Task: Your answer must be an exact copy of the entries, containing no images.

Stored data:
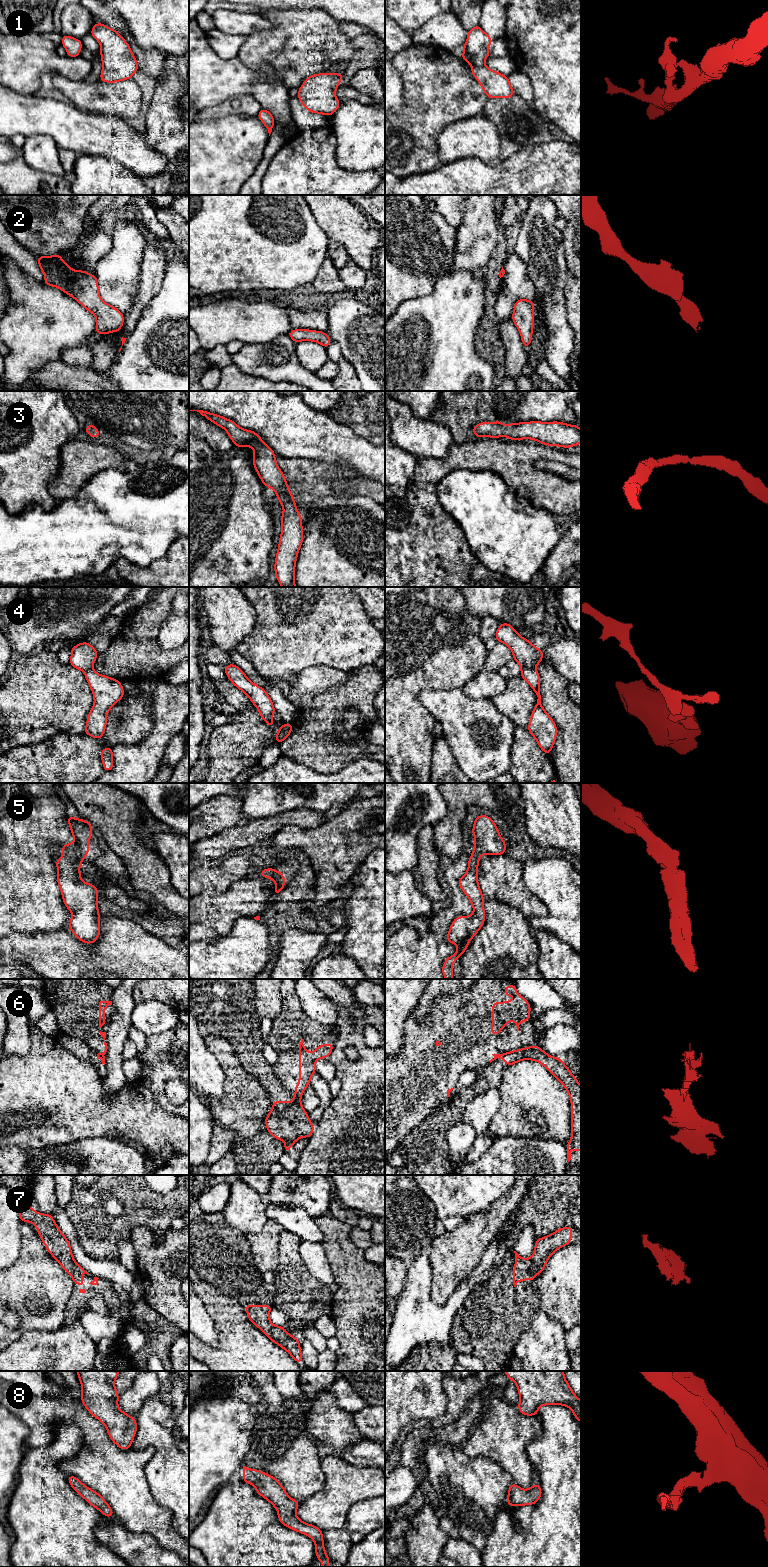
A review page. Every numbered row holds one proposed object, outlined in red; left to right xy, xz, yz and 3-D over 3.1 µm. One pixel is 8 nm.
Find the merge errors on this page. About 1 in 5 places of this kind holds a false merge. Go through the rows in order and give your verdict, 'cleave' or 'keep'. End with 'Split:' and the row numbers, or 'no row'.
1: keep
2: keep
3: keep
4: cleave
5: keep
6: cleave
7: keep
8: keep
Split: 4, 6

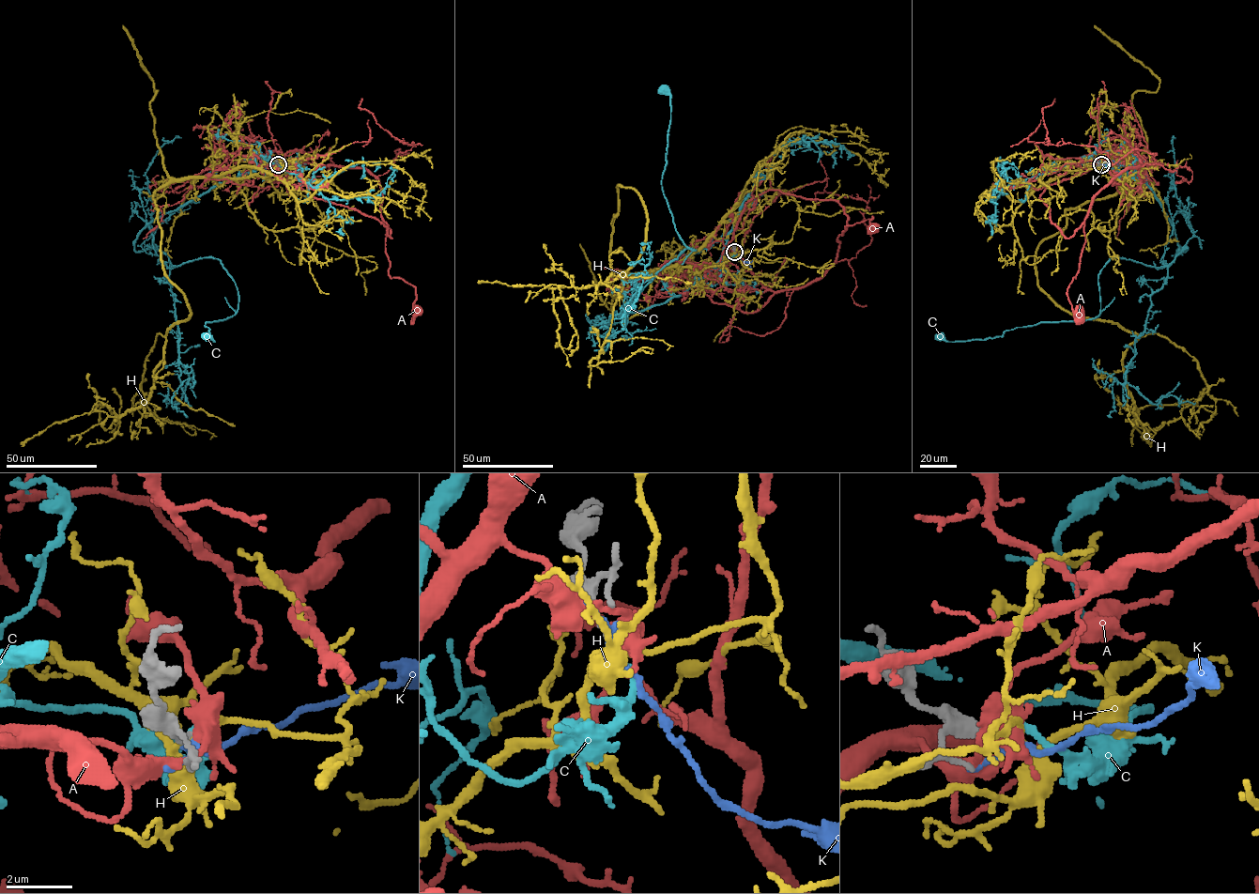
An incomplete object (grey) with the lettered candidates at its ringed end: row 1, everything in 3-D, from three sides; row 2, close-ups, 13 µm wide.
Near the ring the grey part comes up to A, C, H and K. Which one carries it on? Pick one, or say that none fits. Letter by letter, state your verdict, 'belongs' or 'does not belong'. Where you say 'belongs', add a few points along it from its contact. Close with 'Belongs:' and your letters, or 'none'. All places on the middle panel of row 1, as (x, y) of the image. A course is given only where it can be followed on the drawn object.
A: does not belong
C: belongs | via (734, 252), (681, 294), (605, 321), (695, 250), (661, 184), (663, 90)
H: does not belong
K: does not belong
Belongs: C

Result:
A review page. Every numbered row holds one proposed object, outlined in red; left to right xy, xz, yz and 3-D over 3.1 µm. One pixel is 8 nm.
Find the merge errors on this page. About 1 in 5 places of this kind holds a false merge. Go through the rows in order and give your verdict, 'cleave' or 'keep'. End with 'Split:' and the row numbers, or 'no row'.
1: keep
2: keep
3: keep
4: cleave
5: keep
6: cleave
7: keep
8: keep
Split: 4, 6

An incomplete object (grey) with the lettered candidates at its ringed end: row 1, everything in 3-D, from three sides; row 2, close-ups, 13 µm wide.
Near the ring the grey part comes up to A, C, H and K. Which one carries it on? Pick one, or say that none fits. Letter by letter, state your verdict, 'belongs' or 'does not belong'. Where you say 'belongs', add a few points along it from its contact. Close with 'Belongs:' and your letters, or 'none'. All places on the middle panel of row 1, as (x, y) of the image. A course is given only where it can be followed on the drawn object.
A: does not belong
C: belongs | via (734, 252), (681, 294), (605, 321), (695, 250), (661, 184), (663, 90)
H: does not belong
K: does not belong
Belongs: C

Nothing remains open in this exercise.